The one performance area that cannot be shortchanged however is sound quality. The ElectroMotion can sound bright and grubby if given half a chance with an unsympathetic choice of amplifier or source component.


Earlier MartinLogan models were open to criticism on the grounds that the bass and the mid/top (the stomping ground for the ESL driver) was rarely completely at one. The ElectroMotion, which is MartinLogan’s least expensive full range speaker, resolves this complaint almost completely. The worst you can say is that the lean quality of the mid and top is somehow mirrored in the performance of the bass driver. In fact the bass is quite well extended from the relatively small bass bins.

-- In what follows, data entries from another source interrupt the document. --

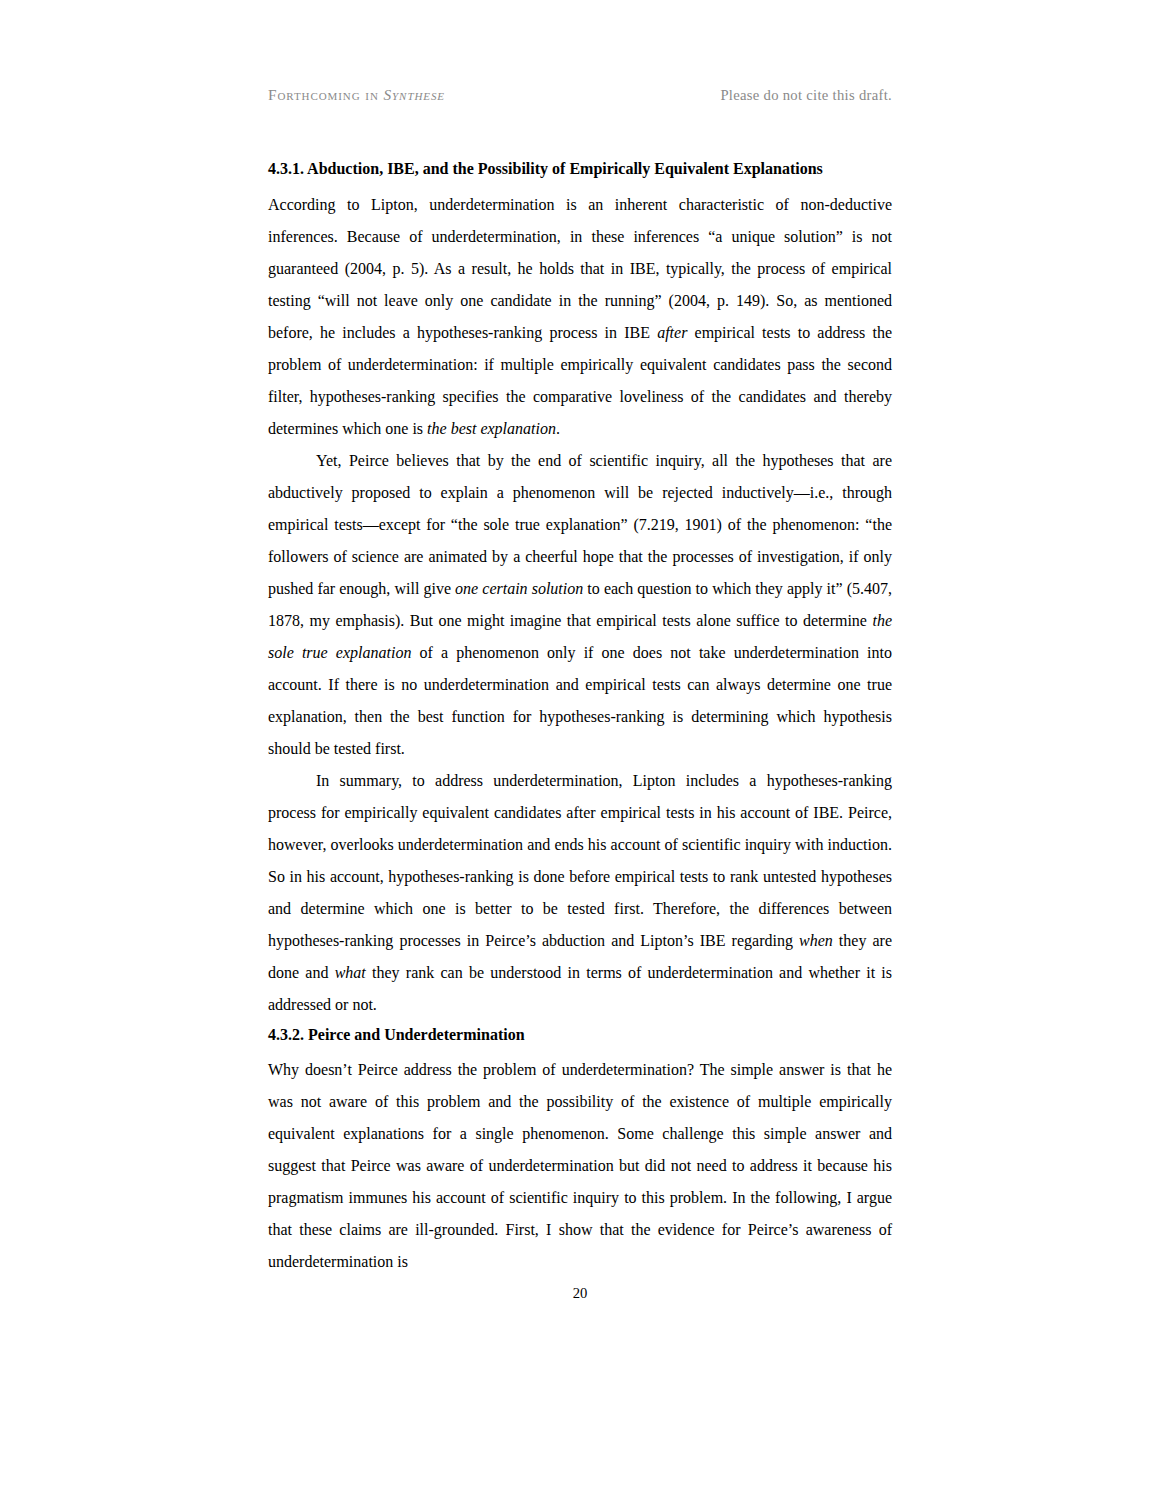Forthcoming in Synthese Please do not cite this draft.
4.3.1. Abduction, IBE, and the Possibility of Empirically Equivalent Explanations
According to Lipton, underdetermination is an inherent characteristic of non-deductive inferences. Because of underdetermination, in these inferences “a unique solution” is not guaranteed (2004, p. 5). As a result, he holds that in IBE, typically, the process of empirical testing “will not leave only one candidate in the running” (2004, p. 149). So, as mentioned before, he includes a hypotheses-ranking process in IBE after empirical tests to address the problem of underdetermination: if multiple empirically equivalent candidates pass the second filter, hypotheses-ranking specifies the comparative loveliness of the candidates and thereby determines which one is the best explanation.
Yet, Peirce believes that by the end of scientific inquiry, all the hypotheses that are abductively proposed to explain a phenomenon will be rejected inductively—i.e., through empirical tests—except for “the sole true explanation” (7.219, 1901) of the phenomenon: “the followers of science are animated by a cheerful hope that the processes of investigation, if only pushed far enough, will give one certain solution to each question to which they apply it” (5.407, 1878, my emphasis). But one might imagine that empirical tests alone suffice to determine the sole true explanation of a phenomenon only if one does not take underdetermination into account. If there is no underdetermination and empirical tests can always determine one true explanation, then the best function for hypotheses-ranking is determining which hypothesis should be tested first.
In summary, to address underdetermination, Lipton includes a hypotheses-ranking process for empirically equivalent candidates after empirical tests in his account of IBE. Peirce, however, overlooks underdetermination and ends his account of scientific inquiry with induction. So in his account, hypotheses-ranking is done before empirical tests to rank untested hypotheses and determine which one is better to be tested first. Therefore, the differences between hypotheses-ranking processes in Peirce’s abduction and Lipton’s IBE regarding when they are done and what they rank can be understood in terms of underdetermination and whether it is addressed or not.
4.3.2. Peirce and Underdetermination
Why doesn’t Peirce address the problem of underdetermination? The simple answer is that he was not aware of this problem and the possibility of the existence of multiple empirically equivalent explanations for a single phenomenon. Some challenge this simple answer and suggest that Peirce was aware of underdetermination but did not need to address it because his pragmatism immunes his account of scientific inquiry to this problem. In the following, I argue that these claims are ill-grounded. First, I show that the evidence for Peirce’s awareness of underdetermination is
20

Although not exactly muscular or meaty, it is reasonably well articulated, with realistic tonality and a meaningful sense of depth and weight, and a tuneful quality to match.

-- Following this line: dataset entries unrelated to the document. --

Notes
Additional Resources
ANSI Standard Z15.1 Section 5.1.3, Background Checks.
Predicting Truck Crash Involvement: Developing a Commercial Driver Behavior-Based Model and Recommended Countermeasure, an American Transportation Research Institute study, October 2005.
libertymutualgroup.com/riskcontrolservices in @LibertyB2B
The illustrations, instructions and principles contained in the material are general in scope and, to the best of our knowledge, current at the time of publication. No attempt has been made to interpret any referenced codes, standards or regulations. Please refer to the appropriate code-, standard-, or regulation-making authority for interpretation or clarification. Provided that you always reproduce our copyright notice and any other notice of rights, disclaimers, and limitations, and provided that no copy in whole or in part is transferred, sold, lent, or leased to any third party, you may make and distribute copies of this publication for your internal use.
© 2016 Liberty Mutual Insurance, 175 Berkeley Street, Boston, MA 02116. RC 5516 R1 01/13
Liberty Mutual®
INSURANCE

The real magic of the ElectroMotion however is higher up the band, the area generated by the electrostatic panel, where the speaker is fast, highly detailed and assured, and once again completely seamless. Even without stretching to more costly models in the range, this model is notable for its almost holographic stereo imagery and its presence.

Refinement is also part of the equation; tonal colours are explicit. And in common with many MartinLogans, the ElectroMotion is almost magical with human voice, as I quickly discovered with some well liked recordings of Mahler and Richard Strauss. I enjoyed the speaker with full throttle recordings (including a notable transmission from this year’s Prom performance of Mahler’s 'Resurrection', which I had previously attended on the night, played by the Simon Bolivar Youth Orchestra), but its real métier is chamber and small scale music making,


Some may want a little more weight than the basic vanilla speaker can provide, and for them a subwoofer would be an obvious addition. In this case one of REL’s new R series subwoofers added just the weight and authority that may be required in many systems, but without loss of articulation, or unwanted boxiness. I am not suggesting that a subwoofer is necessary, merely that the speaker is good enough that it can be stretched even further with a well chosen subwoofer, even when partnering a two channel system, assuming careful setup.